Finding zeros of polynomials (2 of 2) | Mathematics III | High School Math | Khan Academy

• [Voiceover] In the last video, we factored this polynomial in order to find the real roots. We factored it by grouping, which essentially means doing the distributive property in reverse twice. I mentioned that there's two ways you could do it. You could actually, from the get-go, add these two middle degree terms, and then think about it from there.

So, what I thought I'd do is just a quick video on that alternative. If we add, instead of grouping, if we add these middle two terms. Actually, I'll just focus on the fourth degree polynomial here. We know that we have an x out front. This fourth degree polynomial is going to simplify to x to the fourth plus seven x squared minus 18. If we want to factor this, we could recognize a pattern here.

You probably remember. Hopefully, you remember. If you don't, then you might want to review your factoring polynomials. But if you have x plus a times x plus b, that's going to be equal to x squared plus the sum of those two numbers, a and b, as being the coefficient of the x term plus the product of those two numbers. If you just multiply this out, this is what you would get.

But if this was x squared plus a times x squared plus b, instead of this being x squared, this would be x to the fourth. Instead of this being x, this would be x squared, which is exactly the pattern we have here. So, what two a's and b's that if I add them up, I would get seven, and if I were to take their product, I get negative 18?

Well, since their product is negative, we know that they are of different signs. One will be positive, one will be negative. And since their sum is positive, we know that the larger of the two numbers is going to be positive. So, what jumps out at me is nine times negative two. You multiply those, you get negative 18. You take their sum, you get seven.
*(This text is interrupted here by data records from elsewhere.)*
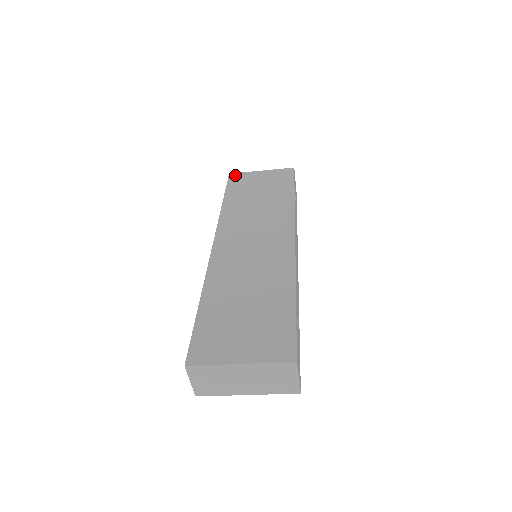
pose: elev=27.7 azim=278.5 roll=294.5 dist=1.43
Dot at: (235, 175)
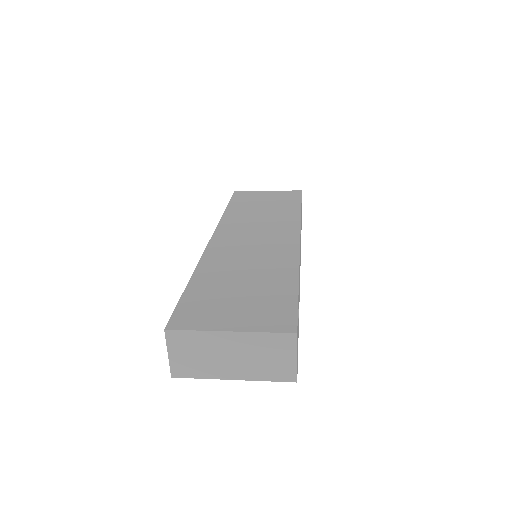
Dot at: (241, 192)
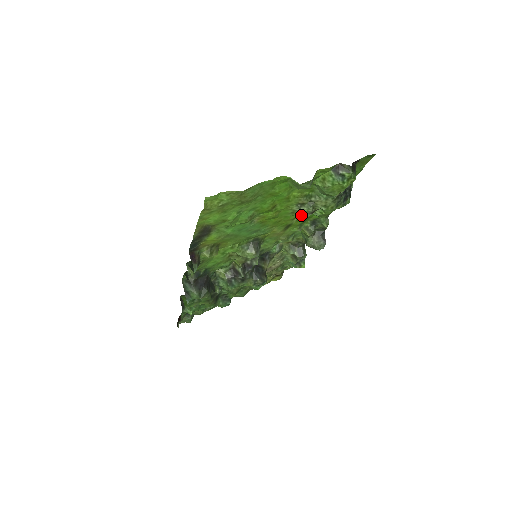
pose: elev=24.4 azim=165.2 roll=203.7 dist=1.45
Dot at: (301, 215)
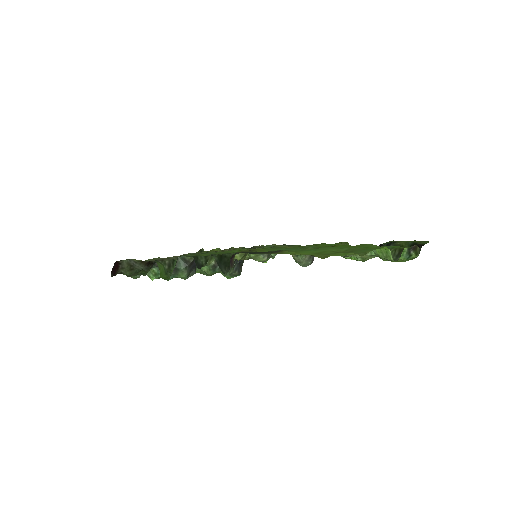
Dot at: occluded
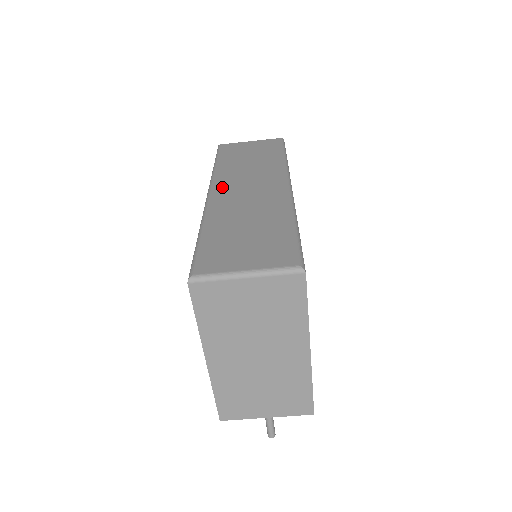
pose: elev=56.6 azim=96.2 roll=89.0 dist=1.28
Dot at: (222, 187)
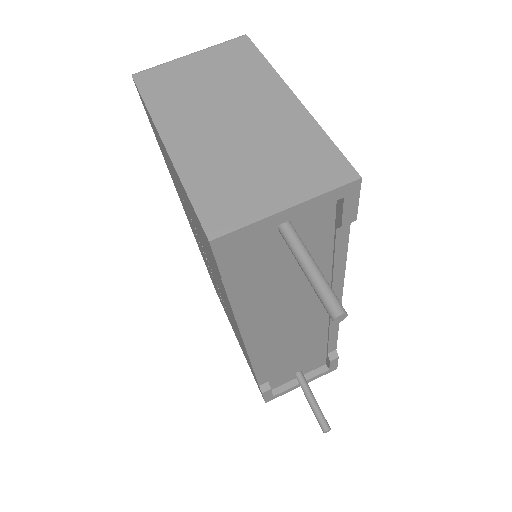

So, we can rewrite this, just looking at this pattern here as x squared plus nine times x squared minus two. I could say plus negative two. That's the same thing as x squared minus two. And then, that's exactly what we got right over here. Of course, you have this x out front that I didn't consider right over here.

And then, this, as we did in the previous video, you could recognize as a difference of squares and then factor it further to actually find the roots. But I just wanted to show that you could solve this by regrouping, or you can solve this by, I guess you could say, more traditional factoring means. And notice this nine and negative two, this is what was already broken up for us, so we could factor by regrouping.